-- DATA FOR REVIEW follows --

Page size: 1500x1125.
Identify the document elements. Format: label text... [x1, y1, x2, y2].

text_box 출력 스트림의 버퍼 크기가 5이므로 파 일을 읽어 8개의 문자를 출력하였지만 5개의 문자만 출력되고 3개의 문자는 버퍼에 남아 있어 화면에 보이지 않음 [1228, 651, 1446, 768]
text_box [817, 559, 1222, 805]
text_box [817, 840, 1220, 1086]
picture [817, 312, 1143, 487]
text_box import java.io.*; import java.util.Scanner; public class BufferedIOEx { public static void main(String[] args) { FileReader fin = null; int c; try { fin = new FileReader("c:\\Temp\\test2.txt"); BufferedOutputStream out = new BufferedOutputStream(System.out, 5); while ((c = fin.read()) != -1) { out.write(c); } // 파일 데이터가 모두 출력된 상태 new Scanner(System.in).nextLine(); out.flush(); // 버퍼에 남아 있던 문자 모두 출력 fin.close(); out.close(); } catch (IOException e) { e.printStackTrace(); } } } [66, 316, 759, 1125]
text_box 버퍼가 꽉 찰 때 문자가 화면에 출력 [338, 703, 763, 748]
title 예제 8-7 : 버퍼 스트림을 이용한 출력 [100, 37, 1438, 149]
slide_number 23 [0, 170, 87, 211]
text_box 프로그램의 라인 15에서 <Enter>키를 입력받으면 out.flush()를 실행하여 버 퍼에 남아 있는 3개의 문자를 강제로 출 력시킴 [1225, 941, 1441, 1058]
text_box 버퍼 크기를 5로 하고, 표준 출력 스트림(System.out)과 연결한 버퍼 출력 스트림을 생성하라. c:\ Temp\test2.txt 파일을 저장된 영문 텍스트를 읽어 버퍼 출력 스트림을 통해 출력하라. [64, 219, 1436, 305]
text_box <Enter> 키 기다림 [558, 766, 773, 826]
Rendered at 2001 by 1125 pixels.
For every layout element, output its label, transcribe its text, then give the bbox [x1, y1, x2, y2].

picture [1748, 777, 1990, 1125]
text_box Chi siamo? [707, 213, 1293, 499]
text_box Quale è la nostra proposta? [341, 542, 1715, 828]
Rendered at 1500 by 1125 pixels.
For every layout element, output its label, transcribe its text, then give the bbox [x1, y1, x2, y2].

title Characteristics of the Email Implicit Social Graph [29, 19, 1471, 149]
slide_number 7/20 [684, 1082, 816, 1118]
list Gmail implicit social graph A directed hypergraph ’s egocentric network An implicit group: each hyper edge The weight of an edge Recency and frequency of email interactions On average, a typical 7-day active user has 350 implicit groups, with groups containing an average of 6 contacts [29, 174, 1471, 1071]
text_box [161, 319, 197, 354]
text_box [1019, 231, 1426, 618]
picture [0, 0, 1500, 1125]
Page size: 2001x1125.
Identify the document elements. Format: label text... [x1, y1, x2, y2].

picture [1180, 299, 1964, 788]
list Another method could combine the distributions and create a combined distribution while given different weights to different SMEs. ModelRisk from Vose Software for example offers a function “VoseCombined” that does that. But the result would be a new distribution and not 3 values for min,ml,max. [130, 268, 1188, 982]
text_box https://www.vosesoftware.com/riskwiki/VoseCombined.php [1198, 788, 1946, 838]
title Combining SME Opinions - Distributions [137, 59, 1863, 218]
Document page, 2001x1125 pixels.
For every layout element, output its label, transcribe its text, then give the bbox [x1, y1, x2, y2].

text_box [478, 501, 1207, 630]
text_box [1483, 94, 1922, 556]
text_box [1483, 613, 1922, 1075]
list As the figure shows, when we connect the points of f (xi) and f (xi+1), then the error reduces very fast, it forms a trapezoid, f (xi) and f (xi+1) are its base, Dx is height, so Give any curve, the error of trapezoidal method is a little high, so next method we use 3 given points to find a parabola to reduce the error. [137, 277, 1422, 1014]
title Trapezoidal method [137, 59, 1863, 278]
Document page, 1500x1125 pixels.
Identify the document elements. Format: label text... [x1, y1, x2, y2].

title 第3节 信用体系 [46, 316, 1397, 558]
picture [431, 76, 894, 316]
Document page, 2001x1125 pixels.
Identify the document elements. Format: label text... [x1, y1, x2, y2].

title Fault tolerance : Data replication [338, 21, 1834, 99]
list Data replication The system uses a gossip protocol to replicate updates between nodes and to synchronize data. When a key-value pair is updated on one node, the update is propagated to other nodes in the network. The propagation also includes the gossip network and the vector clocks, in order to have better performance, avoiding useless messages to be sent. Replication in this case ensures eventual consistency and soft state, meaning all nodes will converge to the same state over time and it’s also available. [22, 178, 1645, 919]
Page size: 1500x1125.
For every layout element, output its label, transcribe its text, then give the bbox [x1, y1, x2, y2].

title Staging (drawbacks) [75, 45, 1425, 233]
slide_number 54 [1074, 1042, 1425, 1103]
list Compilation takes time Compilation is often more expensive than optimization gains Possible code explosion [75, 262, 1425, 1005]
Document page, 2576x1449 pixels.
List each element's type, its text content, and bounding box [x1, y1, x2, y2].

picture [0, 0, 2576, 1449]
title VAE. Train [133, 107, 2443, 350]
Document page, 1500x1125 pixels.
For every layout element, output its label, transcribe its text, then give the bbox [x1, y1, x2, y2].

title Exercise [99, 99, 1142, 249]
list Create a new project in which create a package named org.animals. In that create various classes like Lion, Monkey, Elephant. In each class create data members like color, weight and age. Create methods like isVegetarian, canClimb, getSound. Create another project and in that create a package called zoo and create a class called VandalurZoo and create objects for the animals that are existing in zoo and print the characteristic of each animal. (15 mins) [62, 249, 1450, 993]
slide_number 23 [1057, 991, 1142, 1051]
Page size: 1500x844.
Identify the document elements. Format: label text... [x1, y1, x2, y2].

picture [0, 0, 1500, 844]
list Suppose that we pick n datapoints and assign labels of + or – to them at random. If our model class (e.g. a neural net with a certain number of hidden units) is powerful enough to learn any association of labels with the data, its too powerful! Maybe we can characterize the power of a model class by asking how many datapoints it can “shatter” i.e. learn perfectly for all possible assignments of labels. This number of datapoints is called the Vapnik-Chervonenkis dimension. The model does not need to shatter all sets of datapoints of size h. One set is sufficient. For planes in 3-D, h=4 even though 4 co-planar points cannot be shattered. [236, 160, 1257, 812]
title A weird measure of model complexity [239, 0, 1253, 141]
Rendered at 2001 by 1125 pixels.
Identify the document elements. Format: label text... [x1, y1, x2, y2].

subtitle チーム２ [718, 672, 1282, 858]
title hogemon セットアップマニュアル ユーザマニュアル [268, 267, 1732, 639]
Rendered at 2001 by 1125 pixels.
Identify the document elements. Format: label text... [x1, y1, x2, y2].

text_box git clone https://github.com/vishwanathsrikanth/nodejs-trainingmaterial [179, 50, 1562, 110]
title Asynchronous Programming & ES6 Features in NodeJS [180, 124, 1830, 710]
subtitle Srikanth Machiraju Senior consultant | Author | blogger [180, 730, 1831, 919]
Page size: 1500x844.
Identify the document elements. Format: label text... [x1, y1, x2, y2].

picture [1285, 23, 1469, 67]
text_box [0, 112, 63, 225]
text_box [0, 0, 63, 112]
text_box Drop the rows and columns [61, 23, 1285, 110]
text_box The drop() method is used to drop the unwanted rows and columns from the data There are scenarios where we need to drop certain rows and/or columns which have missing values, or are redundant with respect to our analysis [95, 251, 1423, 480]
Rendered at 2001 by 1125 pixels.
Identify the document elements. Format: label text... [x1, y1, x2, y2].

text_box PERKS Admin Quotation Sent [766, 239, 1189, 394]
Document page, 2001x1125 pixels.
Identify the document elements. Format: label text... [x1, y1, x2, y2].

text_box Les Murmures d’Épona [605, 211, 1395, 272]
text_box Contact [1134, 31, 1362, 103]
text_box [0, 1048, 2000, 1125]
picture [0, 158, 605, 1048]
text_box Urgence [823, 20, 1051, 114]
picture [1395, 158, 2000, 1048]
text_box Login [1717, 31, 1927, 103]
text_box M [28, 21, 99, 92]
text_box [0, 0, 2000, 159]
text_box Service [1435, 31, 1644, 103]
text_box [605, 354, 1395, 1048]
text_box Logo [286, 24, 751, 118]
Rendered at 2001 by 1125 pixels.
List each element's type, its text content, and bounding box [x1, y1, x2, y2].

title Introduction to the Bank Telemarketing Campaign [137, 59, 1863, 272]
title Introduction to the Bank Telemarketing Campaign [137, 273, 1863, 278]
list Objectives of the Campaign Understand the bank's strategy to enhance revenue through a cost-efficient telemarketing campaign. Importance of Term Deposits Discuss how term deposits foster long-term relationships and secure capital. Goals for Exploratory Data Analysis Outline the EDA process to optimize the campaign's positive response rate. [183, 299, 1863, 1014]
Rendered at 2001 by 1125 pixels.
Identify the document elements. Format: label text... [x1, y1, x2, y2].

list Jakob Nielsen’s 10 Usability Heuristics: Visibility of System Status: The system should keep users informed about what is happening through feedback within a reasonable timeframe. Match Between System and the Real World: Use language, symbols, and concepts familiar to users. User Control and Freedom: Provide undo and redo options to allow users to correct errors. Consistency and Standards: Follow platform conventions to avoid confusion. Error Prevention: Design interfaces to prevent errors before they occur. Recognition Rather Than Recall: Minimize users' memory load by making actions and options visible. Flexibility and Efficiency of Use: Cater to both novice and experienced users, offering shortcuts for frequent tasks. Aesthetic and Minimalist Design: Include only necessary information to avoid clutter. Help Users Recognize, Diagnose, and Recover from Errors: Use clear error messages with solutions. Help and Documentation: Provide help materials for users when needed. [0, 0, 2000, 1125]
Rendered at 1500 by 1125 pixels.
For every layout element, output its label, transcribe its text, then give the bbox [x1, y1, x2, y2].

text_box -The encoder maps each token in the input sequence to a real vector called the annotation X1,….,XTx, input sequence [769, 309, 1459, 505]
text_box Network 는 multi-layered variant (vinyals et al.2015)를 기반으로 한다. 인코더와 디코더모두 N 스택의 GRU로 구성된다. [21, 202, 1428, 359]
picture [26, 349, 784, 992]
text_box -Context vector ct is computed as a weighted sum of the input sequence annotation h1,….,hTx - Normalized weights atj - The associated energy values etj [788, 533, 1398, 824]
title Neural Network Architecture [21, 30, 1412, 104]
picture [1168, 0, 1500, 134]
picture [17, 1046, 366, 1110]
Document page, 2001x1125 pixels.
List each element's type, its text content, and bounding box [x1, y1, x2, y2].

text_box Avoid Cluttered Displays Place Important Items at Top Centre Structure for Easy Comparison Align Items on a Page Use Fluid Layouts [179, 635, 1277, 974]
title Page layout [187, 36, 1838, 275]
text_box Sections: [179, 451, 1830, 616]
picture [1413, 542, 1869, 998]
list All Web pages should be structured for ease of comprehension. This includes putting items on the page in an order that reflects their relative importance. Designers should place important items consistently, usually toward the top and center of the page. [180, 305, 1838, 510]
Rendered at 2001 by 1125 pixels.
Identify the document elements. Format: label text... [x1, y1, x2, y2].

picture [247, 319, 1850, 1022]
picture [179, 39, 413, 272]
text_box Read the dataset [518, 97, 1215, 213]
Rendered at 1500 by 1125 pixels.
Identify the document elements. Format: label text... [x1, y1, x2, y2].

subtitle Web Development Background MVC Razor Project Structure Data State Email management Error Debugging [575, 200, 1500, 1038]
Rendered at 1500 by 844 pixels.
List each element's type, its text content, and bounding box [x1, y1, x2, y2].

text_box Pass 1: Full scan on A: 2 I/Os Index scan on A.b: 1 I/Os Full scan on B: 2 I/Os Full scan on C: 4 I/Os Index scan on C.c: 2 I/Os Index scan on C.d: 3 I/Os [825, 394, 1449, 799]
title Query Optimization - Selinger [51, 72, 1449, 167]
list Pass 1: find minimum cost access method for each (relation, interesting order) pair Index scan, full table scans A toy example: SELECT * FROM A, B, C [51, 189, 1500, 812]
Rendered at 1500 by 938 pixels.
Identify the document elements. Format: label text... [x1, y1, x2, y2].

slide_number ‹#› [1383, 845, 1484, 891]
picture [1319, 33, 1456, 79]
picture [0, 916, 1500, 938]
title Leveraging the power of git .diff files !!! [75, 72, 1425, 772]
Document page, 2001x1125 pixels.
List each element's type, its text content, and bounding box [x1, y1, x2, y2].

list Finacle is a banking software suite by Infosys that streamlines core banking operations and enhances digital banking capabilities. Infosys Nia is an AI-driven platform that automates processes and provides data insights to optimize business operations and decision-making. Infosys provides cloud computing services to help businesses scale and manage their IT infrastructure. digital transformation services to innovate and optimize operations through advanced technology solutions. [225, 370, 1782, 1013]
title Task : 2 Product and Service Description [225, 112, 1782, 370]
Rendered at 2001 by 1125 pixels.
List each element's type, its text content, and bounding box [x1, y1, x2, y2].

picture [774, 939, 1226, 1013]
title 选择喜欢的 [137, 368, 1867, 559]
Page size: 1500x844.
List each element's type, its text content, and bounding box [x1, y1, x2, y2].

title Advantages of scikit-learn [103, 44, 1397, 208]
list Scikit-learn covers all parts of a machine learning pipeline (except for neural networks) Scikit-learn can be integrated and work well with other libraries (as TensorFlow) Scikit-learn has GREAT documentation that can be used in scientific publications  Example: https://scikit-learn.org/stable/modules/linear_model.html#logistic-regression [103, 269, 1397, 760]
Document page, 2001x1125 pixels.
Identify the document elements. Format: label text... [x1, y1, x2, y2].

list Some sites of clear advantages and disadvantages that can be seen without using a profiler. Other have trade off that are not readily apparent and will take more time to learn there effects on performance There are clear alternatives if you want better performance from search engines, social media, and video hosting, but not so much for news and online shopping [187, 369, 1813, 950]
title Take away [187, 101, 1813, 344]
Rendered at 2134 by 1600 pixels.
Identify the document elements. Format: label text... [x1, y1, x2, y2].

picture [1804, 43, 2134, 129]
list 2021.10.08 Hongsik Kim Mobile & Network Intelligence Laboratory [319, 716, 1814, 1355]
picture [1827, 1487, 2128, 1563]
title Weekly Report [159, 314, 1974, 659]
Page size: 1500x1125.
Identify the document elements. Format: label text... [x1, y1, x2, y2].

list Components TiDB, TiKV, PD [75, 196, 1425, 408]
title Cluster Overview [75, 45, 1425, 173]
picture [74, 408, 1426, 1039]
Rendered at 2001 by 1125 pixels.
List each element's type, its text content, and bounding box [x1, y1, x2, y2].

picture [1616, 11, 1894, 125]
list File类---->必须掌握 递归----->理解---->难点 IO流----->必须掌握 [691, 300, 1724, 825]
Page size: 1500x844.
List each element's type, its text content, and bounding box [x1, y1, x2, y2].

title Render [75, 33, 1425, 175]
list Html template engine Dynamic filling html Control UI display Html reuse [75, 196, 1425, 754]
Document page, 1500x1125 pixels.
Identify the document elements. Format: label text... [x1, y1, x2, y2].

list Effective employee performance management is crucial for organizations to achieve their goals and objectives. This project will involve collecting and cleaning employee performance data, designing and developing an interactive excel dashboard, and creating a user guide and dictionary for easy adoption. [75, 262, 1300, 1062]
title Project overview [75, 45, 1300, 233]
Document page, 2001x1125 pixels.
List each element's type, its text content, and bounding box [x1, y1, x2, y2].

-- DATA FOR REVIEW concluded --

### [WHAT THE TASK ASKS]
Begin at the first line of the material above. Transcribe each line exactly, ending with the line that contains "text_box [817, 559, 1222, 805]".

### [WORKED SOLUTION]
Page size: 1500x1125.
Identify the document elements. Format: label text... [x1, y1, x2, y2].

text_box 출력 스트림의 버퍼 크기가 5이므로 파 일을 읽어 8개의 문자를 출력하였지만 5개의 문자만 출력되고 3개의 문자는 버퍼에 남아 있어 화면에 보이지 않음 [1228, 651, 1446, 768]
text_box [817, 559, 1222, 805]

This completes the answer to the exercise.